Investors in structured products are making the most bullish bets on equities in six years as they speculate an acceleration in global economic growth will boost corporate earnings, according to Deutsche Bank AG.
Notes betting on rising stocks accounted for $1.75 billion of trades on Switzerland’s Scoach exchange last month, compared with $693 million in April, according to data from Scoach. The bourse is Europe’s largest for structured products.
Growth in the world’s largest economy will increase to 3 percent or more in 2014, the fastest rate of expansion in the U.S. since at least 2005, according to projections by forecasting firms Moody’s Analytics Inc. and Macroeconomic Advisers in St. Louis. That’s giving investors the confidence to bet on products linked to asset appreciation rather than those offering leveraged returns or high interest rates.
“There’s been a change in attitude from investors wanting yield at all costs to wanting growth,” said Murray Roos, co-head of European equities at Deutsche Bank in London.

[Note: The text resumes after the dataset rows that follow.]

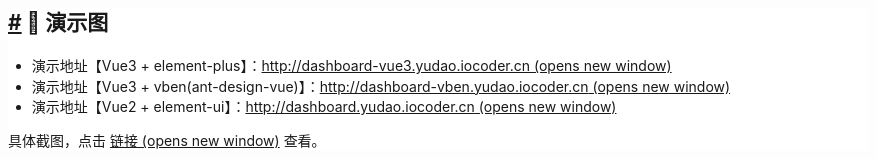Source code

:## [#](#🐷-演示图) 🐷 演示图

*   演示地址【Vue3 + element-plus】：[http://dashboard-vue3.yudao.iocoder.cn (opens new window)](http://dashboard-vue3.yudao.iocoder.cn)
*   演示地址【Vue3 + vben(ant-design-vue)】：[http://dashboard-vben.yudao.iocoder.cn (opens new window)](http://dashboard-vben.yudao.iocoder.cn)
*   演示地址【Vue2 + element-ui】：[http://dashboard.yudao.iocoder.cn (opens new window)](http://dashboard.yudao.iocoder.cn)

具体截图，点击 [链接 (opens new window)](https://gitee.com/zhijiantianya/yudao-cloud#-%E6%BC%94%E7%A4%BA%E5%9B%BE) 查看。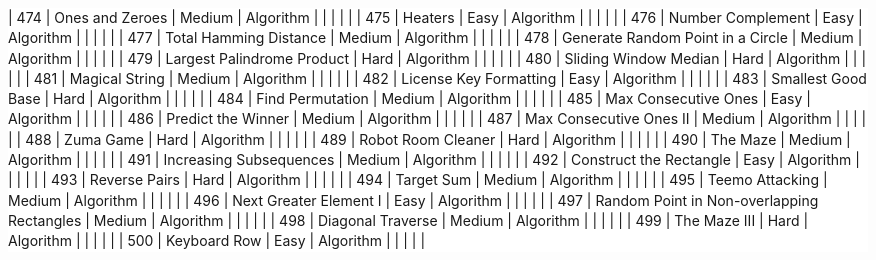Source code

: | 474 | Ones and Zeroes | Medium | Algorithm |  |  |  |  |
| 475 | Heaters | Easy | Algorithm |  |  |  |  |
| 476 | Number Complement | Easy | Algorithm |  |  |  |  |
| 477 | Total Hamming Distance | Medium | Algorithm |  |  |  |  |
| 478 | Generate Random Point in a Circle | Medium | Algorithm |  |  |  |  |
| 479 | Largest Palindrome Product | Hard | Algorithm |  |  |  |  |
| 480 | Sliding Window Median | Hard | Algorithm |  |  |  |  |
| 481 | Magical String | Medium | Algorithm |  |  |  |  |
| 482 | License Key Formatting | Easy | Algorithm |  |  |  |  |
| 483 | Smallest Good Base | Hard | Algorithm |  |  |  |  |
| 484 | Find Permutation | Medium | Algorithm |  |  |  |  |
| 485 | Max Consecutive Ones | Easy | Algorithm |  |  |  |  |
| 486 | Predict the Winner | Medium | Algorithm |  |  |  |  |
| 487 | Max Consecutive Ones II | Medium | Algorithm |  |  |  |  |
| 488 | Zuma Game | Hard | Algorithm |  |  |  |  |
| 489 | Robot Room Cleaner | Hard | Algorithm |  |  |  |  |
| 490 | The Maze | Medium | Algorithm |  |  |  |  |
| 491 | Increasing Subsequences | Medium | Algorithm |  |  |  |  |
| 492 | Construct the Rectangle | Easy | Algorithm |  |  |  |  |
| 493 | Reverse Pairs | Hard | Algorithm |  |  |  |  |
| 494 | Target Sum | Medium | Algorithm |  |  |  |  |
| 495 | Teemo Attacking | Medium | Algorithm |  |  |  |  |
| 496 | Next Greater Element I | Easy | Algorithm |  |  |  |  |
| 497 | Random Point in Non-overlapping Rectangles | Medium | Algorithm |  |  |  |  |
| 498 | Diagonal Traverse | Medium | Algorithm |  |  |  |  |
| 499 | The Maze III | Hard | Algorithm |  |  |  |  |
| 500 | Keyboard Row | Easy | Algorithm |  |  |  |  |

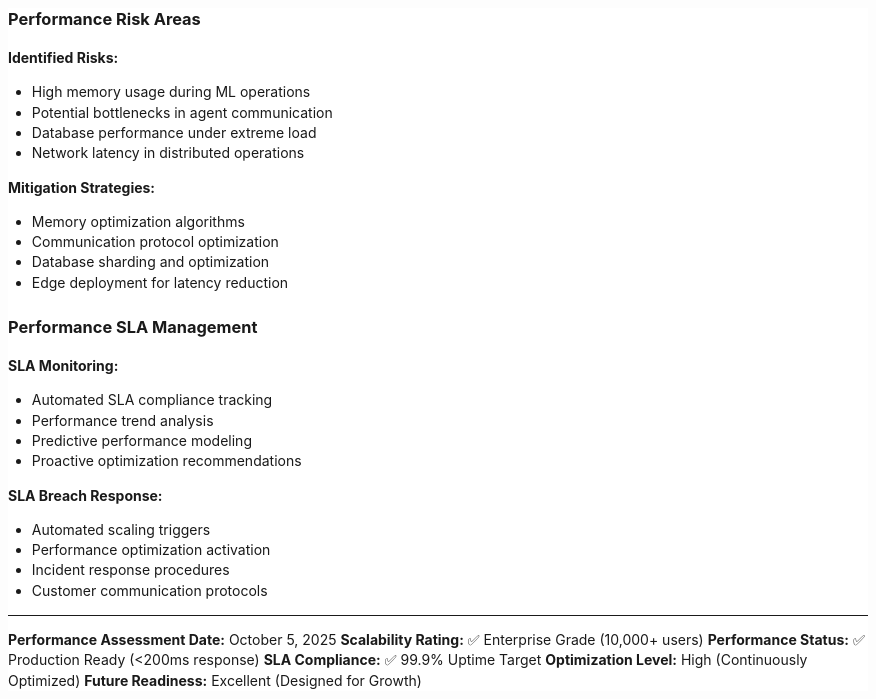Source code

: ### Performance Risk Areas

**Identified Risks:**
- High memory usage during ML operations
- Potential bottlenecks in agent communication
- Database performance under extreme load
- Network latency in distributed operations

**Mitigation Strategies:**
- Memory optimization algorithms
- Communication protocol optimization
- Database sharding and optimization
- Edge deployment for latency reduction

### Performance SLA Management

**SLA Monitoring:**
- Automated SLA compliance tracking
- Performance trend analysis
- Predictive performance modeling
- Proactive optimization recommendations

**SLA Breach Response:**
- Automated scaling triggers
- Performance optimization activation
- Incident response procedures
- Customer communication protocols

---

**Performance Assessment Date:** October 5, 2025
**Scalability Rating:** ✅ Enterprise Grade (10,000+ users)
**Performance Status:** ✅ Production Ready (<200ms response)
**SLA Compliance:** ✅ 99.9% Uptime Target
**Optimization Level:** High (Continuously Optimized)
**Future Readiness:** Excellent (Designed for Growth)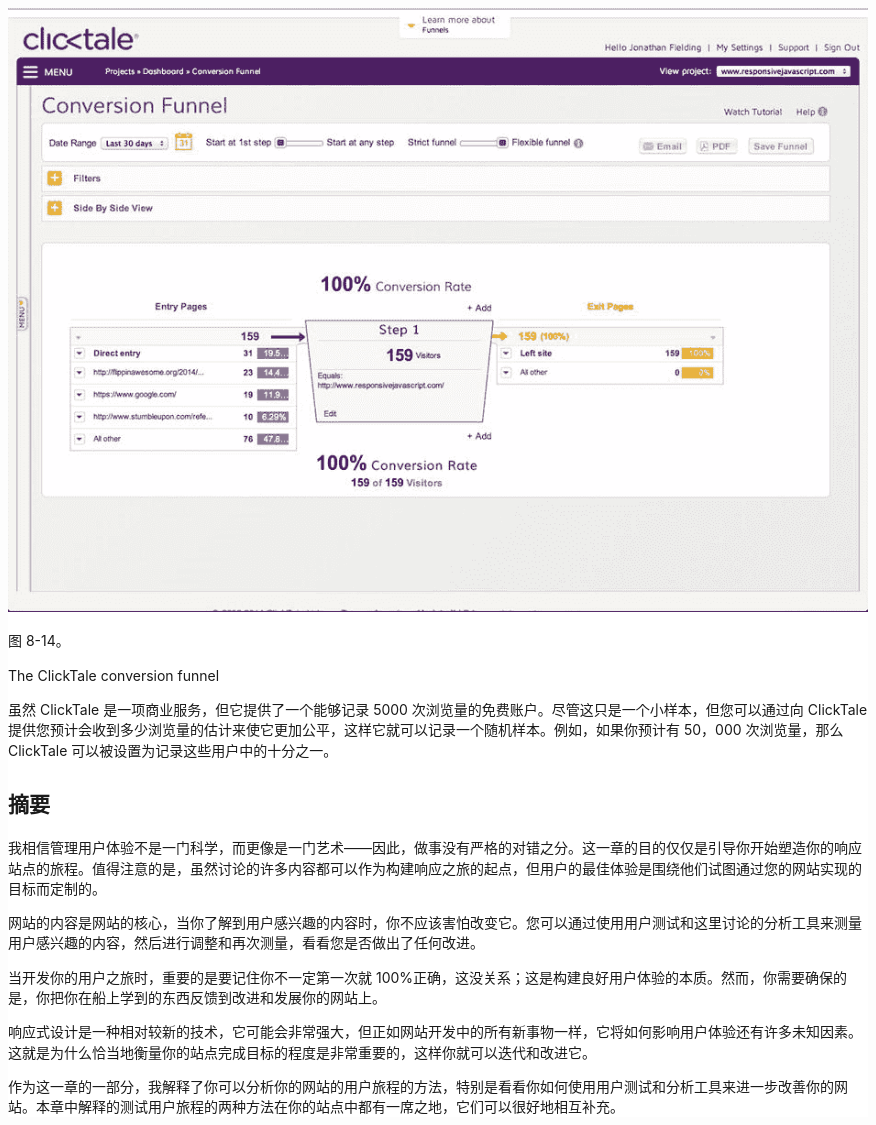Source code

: ![A978-1-4302-6695-2_8_Fig14_HTML.jpg](img/A978-1-4302-6695-2_8_Fig14_HTML.jpg)

图 8-14。

The ClickTale conversion funnel

虽然 ClickTale 是一项商业服务，但它提供了一个能够记录 5000 次浏览量的免费账户。尽管这只是一个小样本，但您可以通过向 ClickTale 提供您预计会收到多少浏览量的估计来使它更加公平，这样它就可以记录一个随机样本。例如，如果你预计有 50，000 次浏览量，那么 ClickTale 可以被设置为记录这些用户中的十分之一。

## 摘要

我相信管理用户体验不是一门科学，而更像是一门艺术——因此，做事没有严格的对错之分。这一章的目的仅仅是引导你开始塑造你的响应站点的旅程。值得注意的是，虽然讨论的许多内容都可以作为构建响应之旅的起点，但用户的最佳体验是围绕他们试图通过您的网站实现的目标而定制的。

网站的内容是网站的核心，当你了解到用户感兴趣的内容时，你不应该害怕改变它。您可以通过使用用户测试和这里讨论的分析工具来测量用户感兴趣的内容，然后进行调整和再次测量，看看您是否做出了任何改进。

当开发你的用户之旅时，重要的是要记住你不一定第一次就 100%正确，这没关系；这是构建良好用户体验的本质。然而，你需要确保的是，你把你在船上学到的东西反馈到改进和发展你的网站上。

响应式设计是一种相对较新的技术，它可能会非常强大，但正如网站开发中的所有新事物一样，它将如何影响用户体验还有许多未知因素。这就是为什么恰当地衡量你的站点完成目标的程度是非常重要的，这样你就可以迭代和改进它。

作为这一章的一部分，我解释了你可以分析你的网站的用户旅程的方法，特别是看看你如何使用用户测试和分析工具来进一步改善你的网站。本章中解释的测试用户旅程的两种方法在你的站点中都有一席之地，它们可以很好地相互补充。
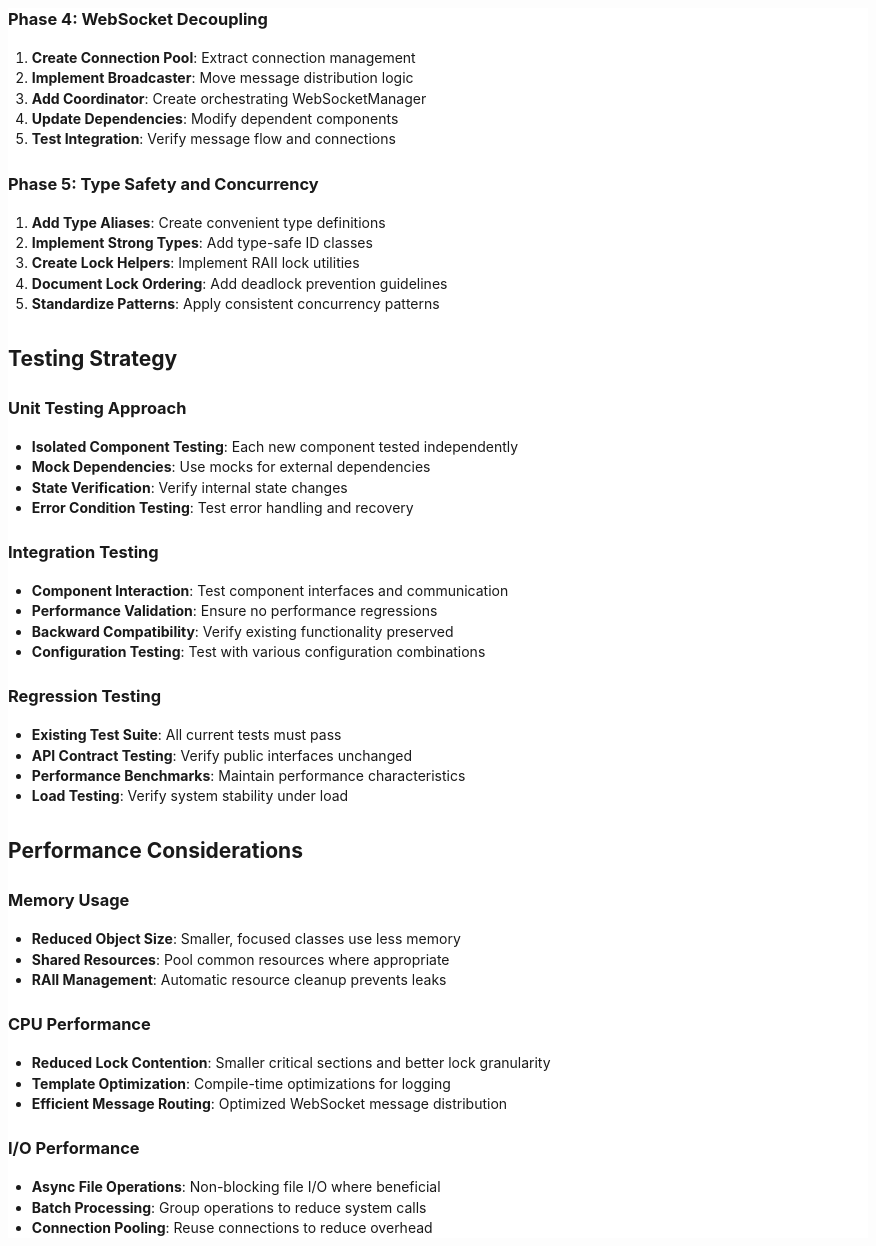 ### Phase 4: WebSocket Decoupling
1. **Create Connection Pool**: Extract connection management
2. **Implement Broadcaster**: Move message distribution logic
3. **Add Coordinator**: Create orchestrating WebSocketManager
4. **Update Dependencies**: Modify dependent components
5. **Test Integration**: Verify message flow and connections

### Phase 5: Type Safety and Concurrency
1. **Add Type Aliases**: Create convenient type definitions
2. **Implement Strong Types**: Add type-safe ID classes
3. **Create Lock Helpers**: Implement RAII lock utilities
4. **Document Lock Ordering**: Add deadlock prevention guidelines
5. **Standardize Patterns**: Apply consistent concurrency patterns

## Testing Strategy

### Unit Testing Approach
- **Isolated Component Testing**: Each new component tested independently
- **Mock Dependencies**: Use mocks for external dependencies
- **State Verification**: Verify internal state changes
- **Error Condition Testing**: Test error handling and recovery

### Integration Testing
- **Component Interaction**: Test component interfaces and communication
- **Performance Validation**: Ensure no performance regressions
- **Backward Compatibility**: Verify existing functionality preserved
- **Configuration Testing**: Test with various configuration combinations

### Regression Testing
- **Existing Test Suite**: All current tests must pass
- **API Contract Testing**: Verify public interfaces unchanged
- **Performance Benchmarks**: Maintain performance characteristics
- **Load Testing**: Verify system stability under load

## Performance Considerations

### Memory Usage
- **Reduced Object Size**: Smaller, focused classes use less memory
- **Shared Resources**: Pool common resources where appropriate
- **RAII Management**: Automatic resource cleanup prevents leaks

### CPU Performance
- **Reduced Lock Contention**: Smaller critical sections and better lock granularity
- **Template Optimization**: Compile-time optimizations for logging
- **Efficient Message Routing**: Optimized WebSocket message distribution

### I/O Performance
- **Async File Operations**: Non-blocking file I/O where beneficial
- **Batch Processing**: Group operations to reduce system calls
- **Connection Pooling**: Reuse connections to reduce overhead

More than 3.8 billion Swiss francs ($4 billion) of structured products were traded on the Scoach in May, the most in 21 months, according to the exchange. Securities known as participation certificates, which typically replicate gains in an underlying asset, accounted for about half of the traded volume.
The Stoxx Europe 600 Index climbed for a 12th consecutive month in May, the longest period of gains since 1997, reaching a five-year high of 311.07 on May 22. The index has since fallen 5 percent on concern the Federal Reserve could reduce asset purchases if the U.S. employment outlook shows a sustainable improvement.
“When markets are more bullish and equities are rising, investors are more likely to feel comfortable in going long via participation structures,” said Dominique Boehler, head of derivative public distribution and exchange-traded funds at Commerzbank AG in Zurich.
Investors in Germany’s 100 billion-euro structured products market are also increasing bullish bets, according to Deutscher Derivate Verband, the country’s derivatives association that compiles data from 17 banks including Barclays Plc, Citigroup Inc. and Goldman Sachs Group Inc.
Trading in participation products in Germany reached 587 million euros ($770 million) in April, a 25 percent rise from the previous month, data from the DDV show. By contrast, turnover of capital-protected certificates, which investors buy to seek shelter from price declines in underlying assets, fell 15 percent to 95.2 million euros.
“For a long period investors only wanted capital-protected notes due to fear of inflation,” said Andrea Vathje, the Frankfurt-based head of advisory sales for Germany, Luxembourg and Austria at Vontobel Holding AG. “But now, more of the volume is invested in short-dated bullish equity-linked notes.”